(Items from a dataset)

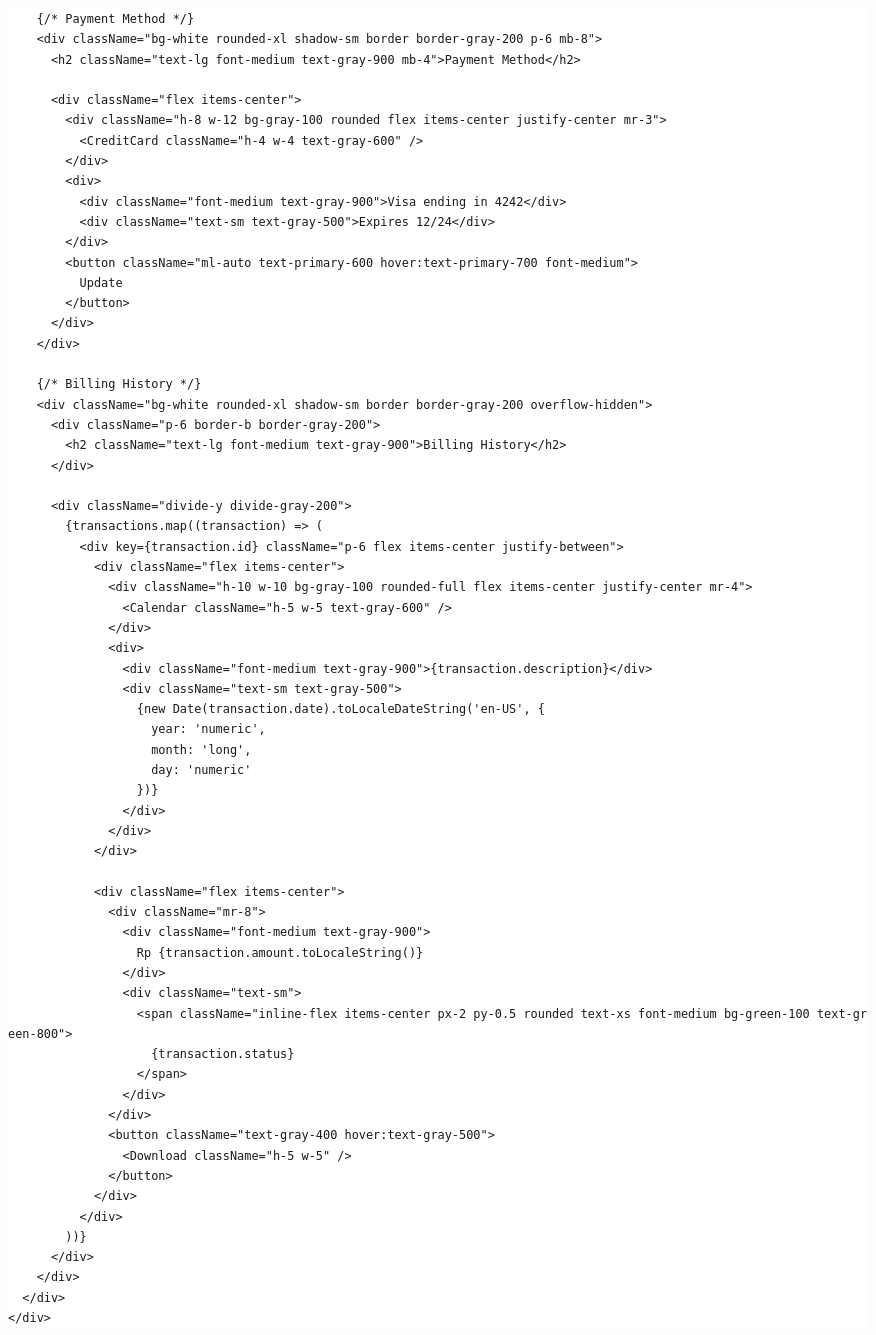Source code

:         {/* Payment Method */}
        <div className="bg-white rounded-xl shadow-sm border border-gray-200 p-6 mb-8">
          <h2 className="text-lg font-medium text-gray-900 mb-4">Payment Method</h2>
          
          <div className="flex items-center">
            <div className="h-8 w-12 bg-gray-100 rounded flex items-center justify-center mr-3">
              <CreditCard className="h-4 w-4 text-gray-600" />
            </div>
            <div>
              <div className="font-medium text-gray-900">Visa ending in 4242</div>
              <div className="text-sm text-gray-500">Expires 12/24</div>
            </div>
            <button className="ml-auto text-primary-600 hover:text-primary-700 font-medium">
              Update
            </button>
          </div>
        </div>

        {/* Billing History */}
        <div className="bg-white rounded-xl shadow-sm border border-gray-200 overflow-hidden">
          <div className="p-6 border-b border-gray-200">
            <h2 className="text-lg font-medium text-gray-900">Billing History</h2>
          </div>
          
          <div className="divide-y divide-gray-200">
            {transactions.map((transaction) => (
              <div key={transaction.id} className="p-6 flex items-center justify-between">
                <div className="flex items-center">
                  <div className="h-10 w-10 bg-gray-100 rounded-full flex items-center justify-center mr-4">
                    <Calendar className="h-5 w-5 text-gray-600" />
                  </div>
                  <div>
                    <div className="font-medium text-gray-900">{transaction.description}</div>
                    <div className="text-sm text-gray-500">
                      {new Date(transaction.date).toLocaleDateString('en-US', {
                        year: 'numeric',
                        month: 'long',
                        day: 'numeric'
                      })}
                    </div>
                  </div>
                </div>
                
                <div className="flex items-center">
                  <div className="mr-8">
                    <div className="font-medium text-gray-900">
                      Rp {transaction.amount.toLocaleString()}
                    </div>
                    <div className="text-sm">
                      <span className="inline-flex items-center px-2 py-0.5 rounded text-xs font-medium bg-green-100 text-green-800">
                        {transaction.status}
                      </span>
                    </div>
                  </div>
                  <button className="text-gray-400 hover:text-gray-500">
                    <Download className="h-5 w-5" />
                  </button>
                </div>
              </div>
            ))}
          </div>
        </div>
      </div>
    </div>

◆ About this task ◆
Identify each line in the entries that contains the word "Method" and copy those lines.

◆ Response to this task ◆
:         {/* Payment Method */}
          <h2 className="text-lg font-medium text-gray-900 mb-4">Payment Method</h2>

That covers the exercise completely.